PySlurm / pyslurm

Python Interface to Slurm
https://pyslurm.github.io
GNU General Public License v2.0
467 stars 116 forks source link

Creating a new Jobs object using a list of job ids does not populate statistic fields #340

Closed Overlytic closed 2 months ago

Overlytic commented 2 months ago

Details

Issue

The Jobs.cpus variable is not updating when loading jobs using a list of job ids. Instead of summing all cpus, it only loads the number of jobs. It works correctly when loading using a dictionary though.

dict_running_jobs = {}
running_jobs = []

# Load the first 5 running jobs

for job_id, job_data in list(jobs.items())[:5]:
    if job_data.to_dict()["state"] == "RUNNING":
        dict_running_jobs[job_id] = job_data
        running_jobs.append(job_id)

jobs_running = pyslurm.Jobs(jobs=dict_running_jobs)
print(jobs_running.cpus)

# printed: 40 (correct answer ... 5 jobs, with 8 cpu's each)

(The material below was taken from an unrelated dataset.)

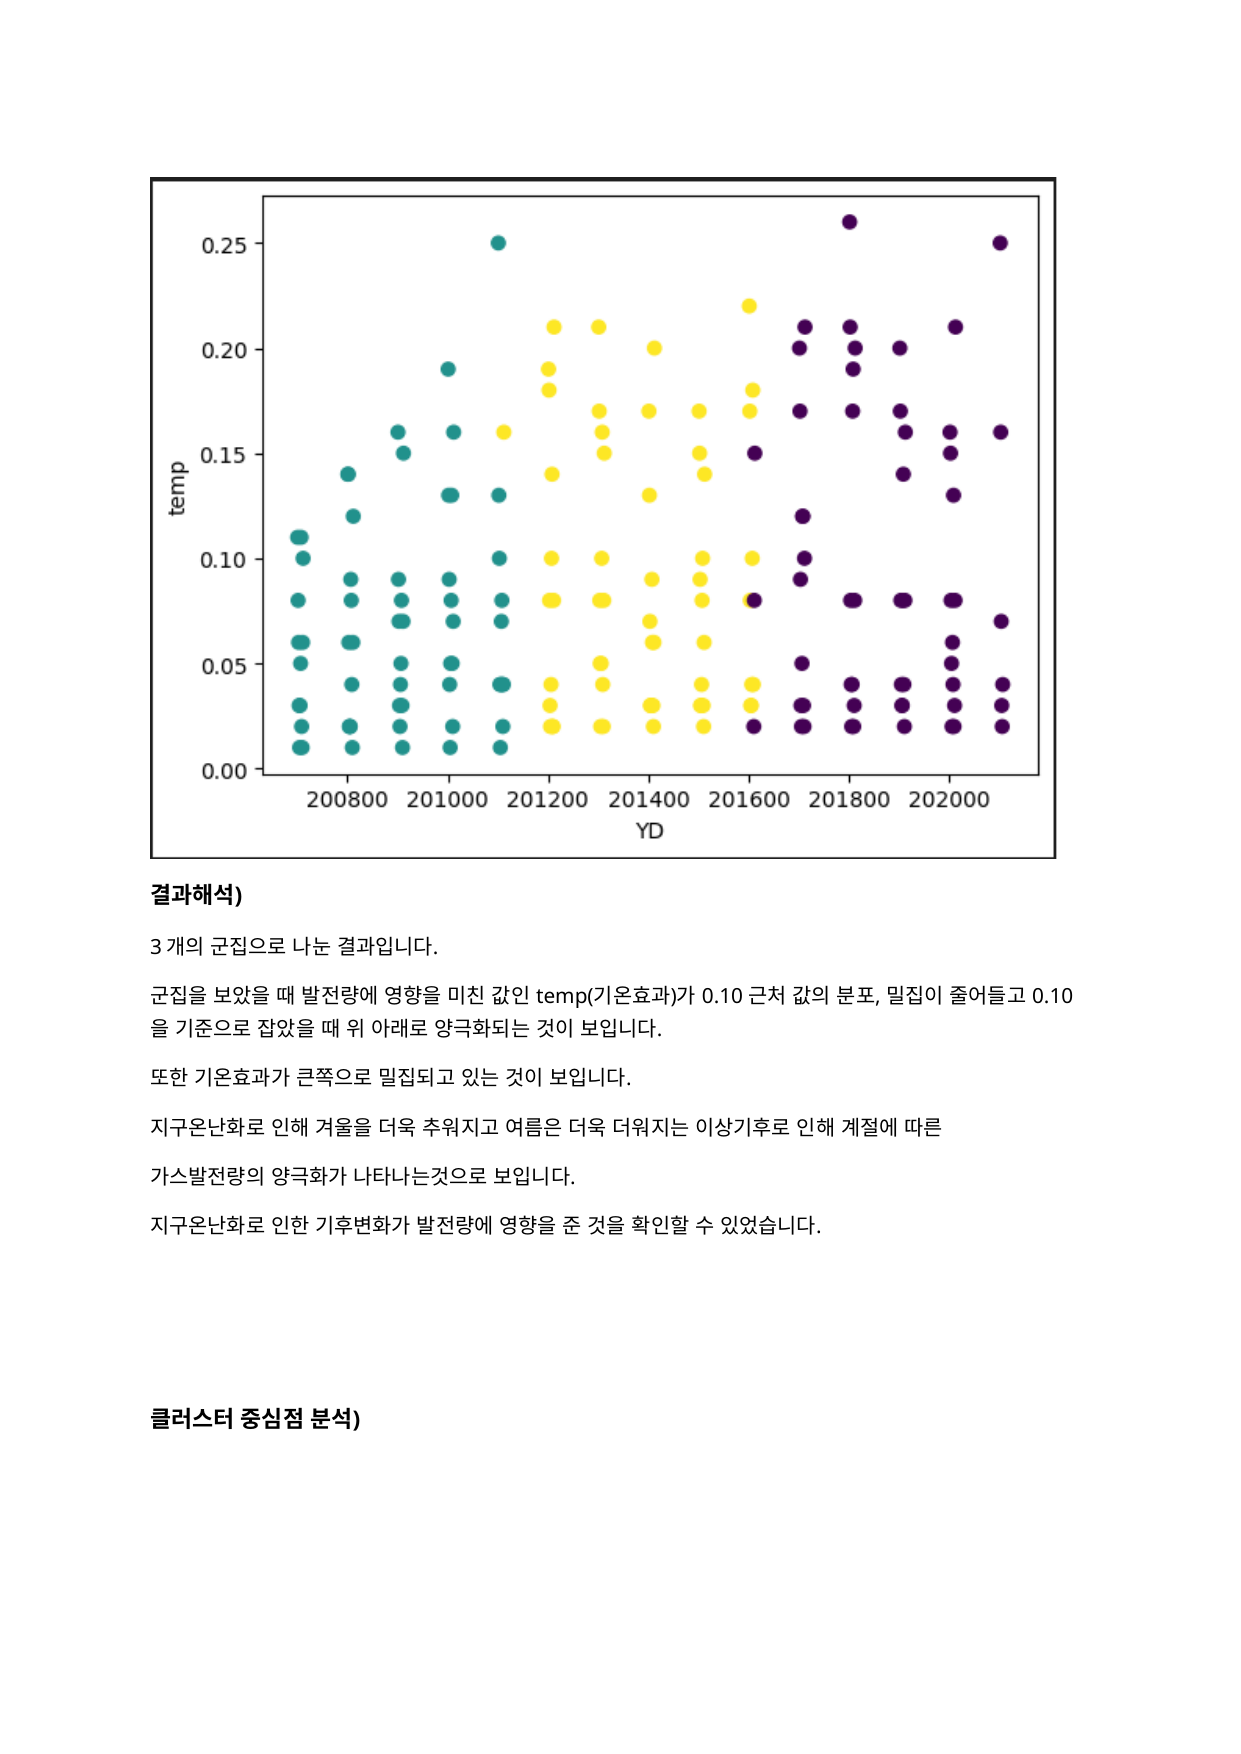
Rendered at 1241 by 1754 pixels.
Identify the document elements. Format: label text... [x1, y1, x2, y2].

jobs_running2 = pyslurm.Jobs(jobs=running_jobs)
print(jobs_running2.cpus)

# printed: 5 (i.e. the number of jobs instead of number of cpus)
tazend commented 2 months ago

Hi,

the reason it works with the dictionary, is because you actually populate the dictionary with the previous job_data that was loaded. When creating and initializing a pyslurm.Jobs object with, for example, just a list of job-ids, like this:

jobs = pyslurm.Jobs(jobs=my_list_of_job_ids)

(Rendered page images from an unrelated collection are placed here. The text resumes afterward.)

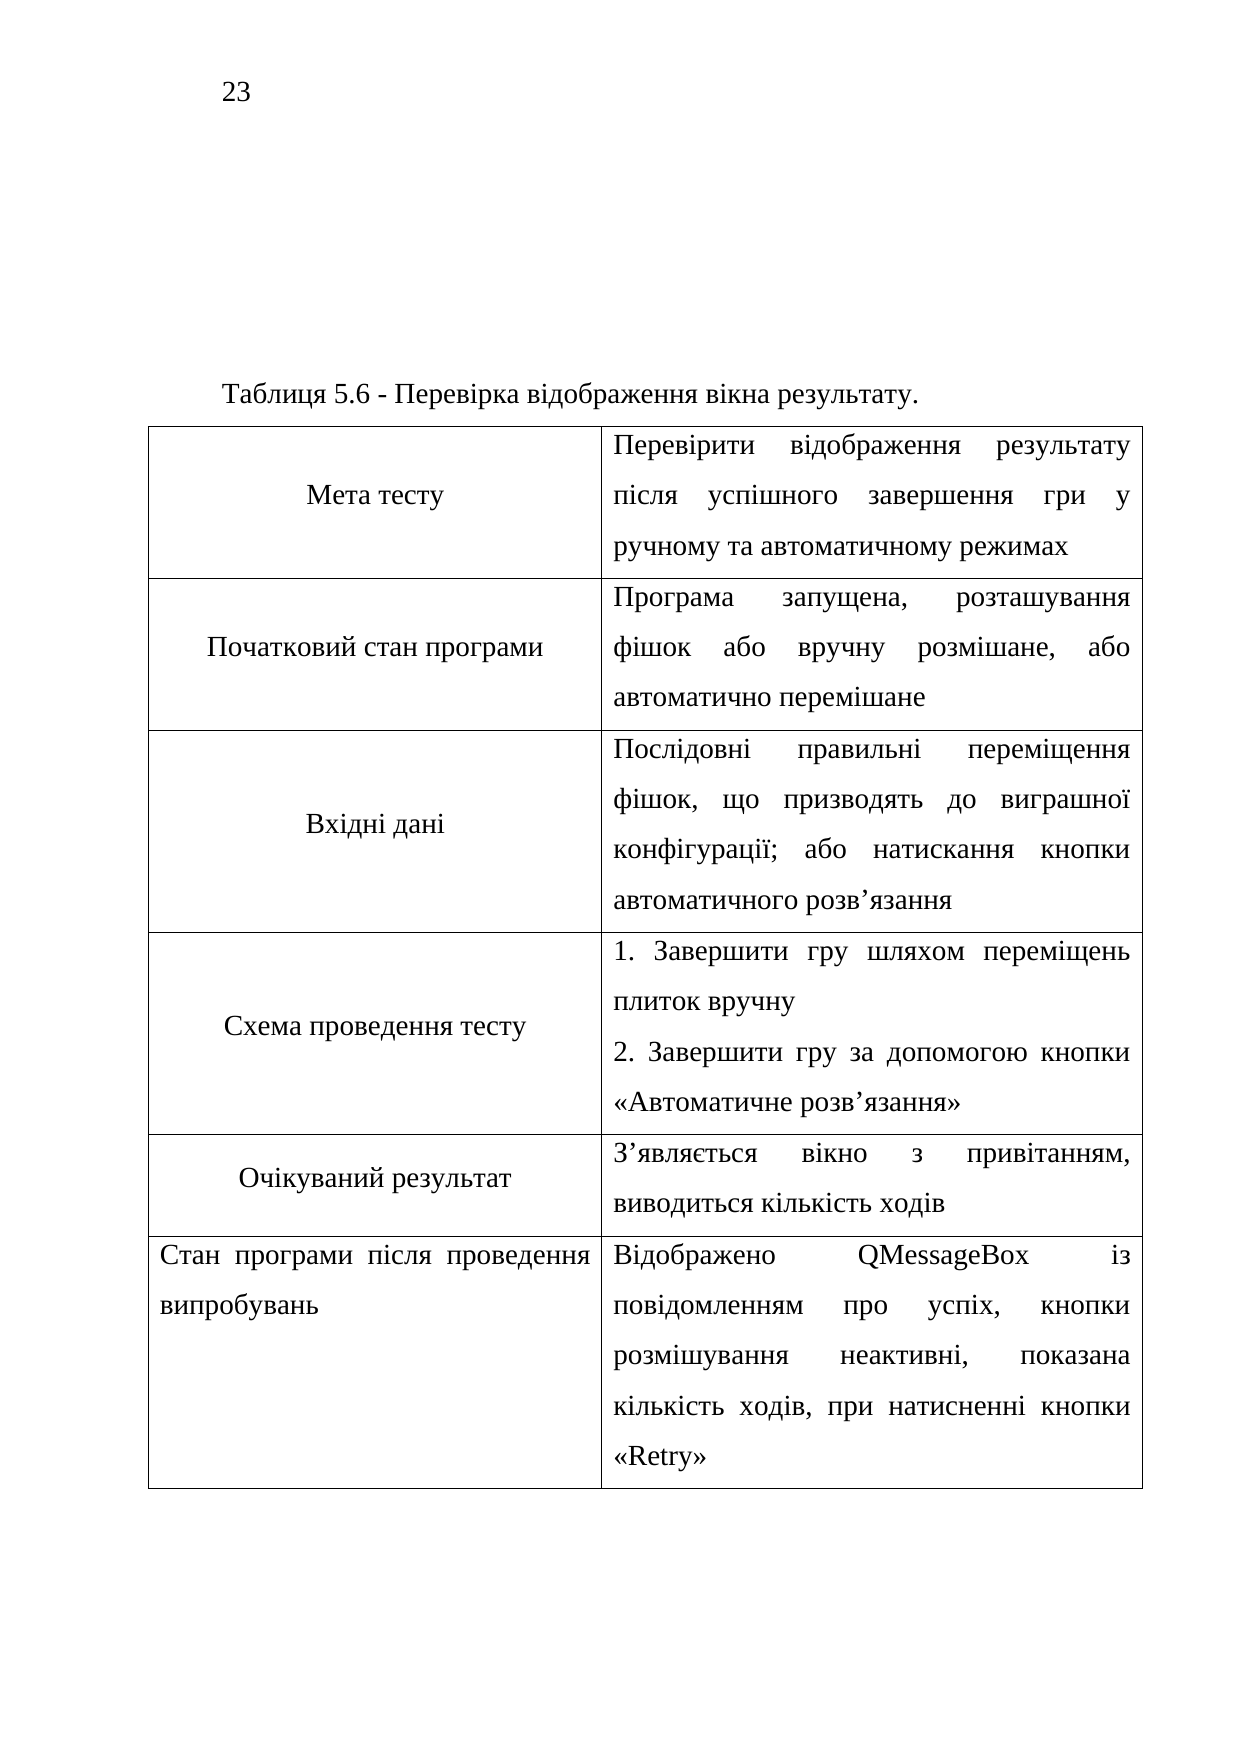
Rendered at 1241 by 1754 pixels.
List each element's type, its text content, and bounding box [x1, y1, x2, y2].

table_cell Відображено QMessageBox із повідомленням про успіх, кнопки розмішування неактивні, показана кількість ходів, при натисненні кнопки «Retry» [602, 1237, 1142, 1488]
table_cell 1. Завершити гру шляхом переміщень плиток вручну 2. Завершити гру за допомогою кнопки «Автоматичне розв’язання» [602, 933, 1142, 1134]
text Таблиця 5.6 - Перевірка відображення вікна результату. [148, 376, 1152, 409]
table_header Перевірити відображення результату після успішного завершення гри у ручному та автоматичному режимах [602, 427, 1142, 578]
table_cell Початковий стан програми [149, 579, 601, 730]
table_cell Стан програми після проведення випробувань [149, 1237, 601, 1488]
table_cell З’являється вікно з привітанням, виводиться кількість ходів [602, 1135, 1142, 1236]
table_cell Програма запущена, розташування фішок або вручну розмішане, або автоматично перемішане [602, 579, 1142, 730]
table_cell Вхідні дані [149, 731, 601, 932]
table_header Мета тесту [149, 427, 601, 578]
table_cell Очікуваний результат [149, 1135, 601, 1236]
table_cell Схема проведення тесту [149, 933, 601, 1134]
table_cell Послідовні правильні переміщення фішок, що призводять до виграшної конфігурації; або натискання кнопки автоматичного розв’язання [602, 731, 1142, 932]
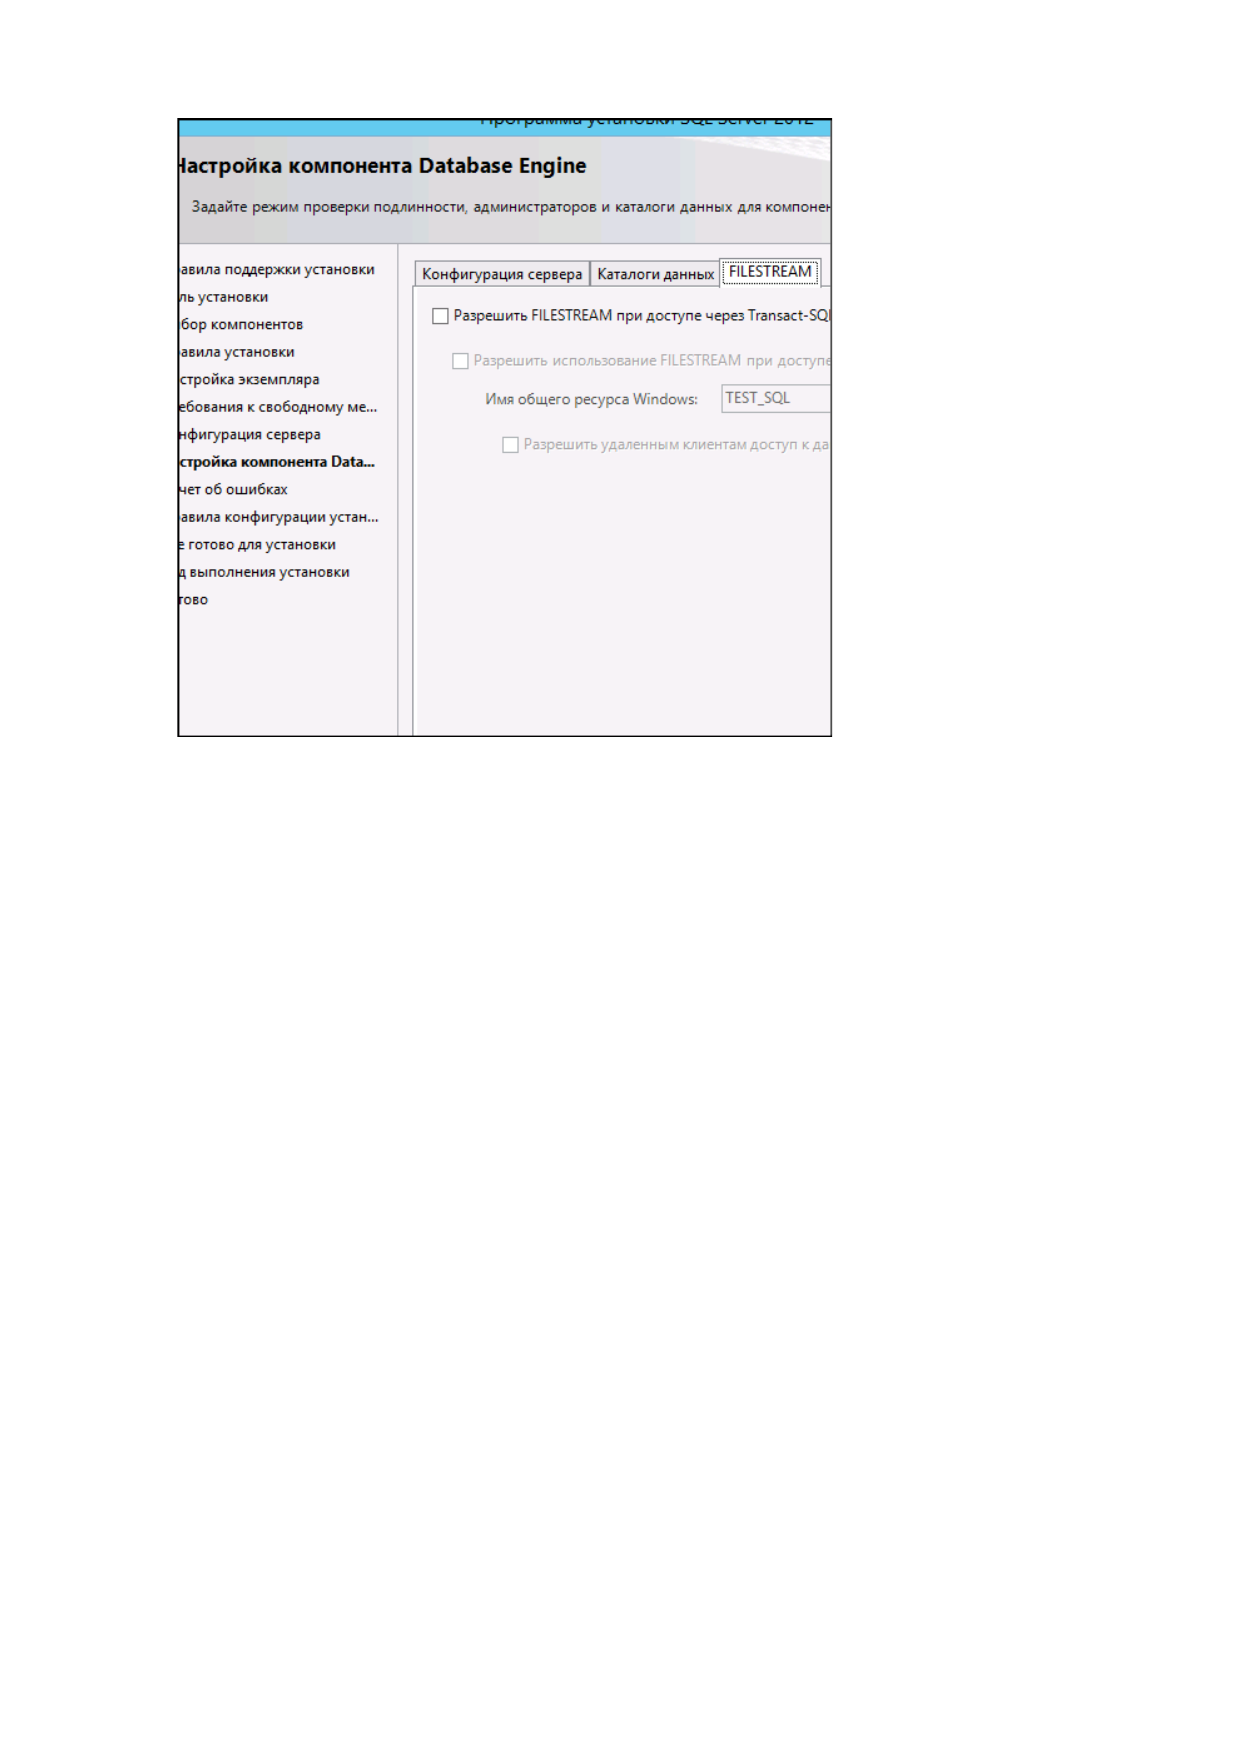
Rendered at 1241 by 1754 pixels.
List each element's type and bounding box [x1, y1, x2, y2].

picture [177, 118, 833, 737]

it will just create initially empty pyslurm.Job objects inside the pyslurm.Jobs collection. Basically, creating a pyslurm.Jobs object does not do anything with the slurm API. To really (re)load the data of the Jobs you just initialized the collection with, you need to call the reload() method - which can be called over and over to update the job data in a existing collection. So, when initializing with a list of job-ids, you need to do this in order to actually fetch the data:

jobs = pyslurm.Jobs(jobs=my_list_of_job_ids).reload()

reload() just returns self, so it can be chained conveniently. I didn't want to have the jobs be loaded implicitly when creating a pyslurm.Jobs collection, so it needs to be explicitly done with the reload() method. (because sometimes, you might just want to sort out existing pyslurm.Job objects into a different pyslurm.Jobs collection, like seperating running and pending jobs for example.)

Overlytic commented 2 months ago

Aah that makes sense! Thanks for clarifying!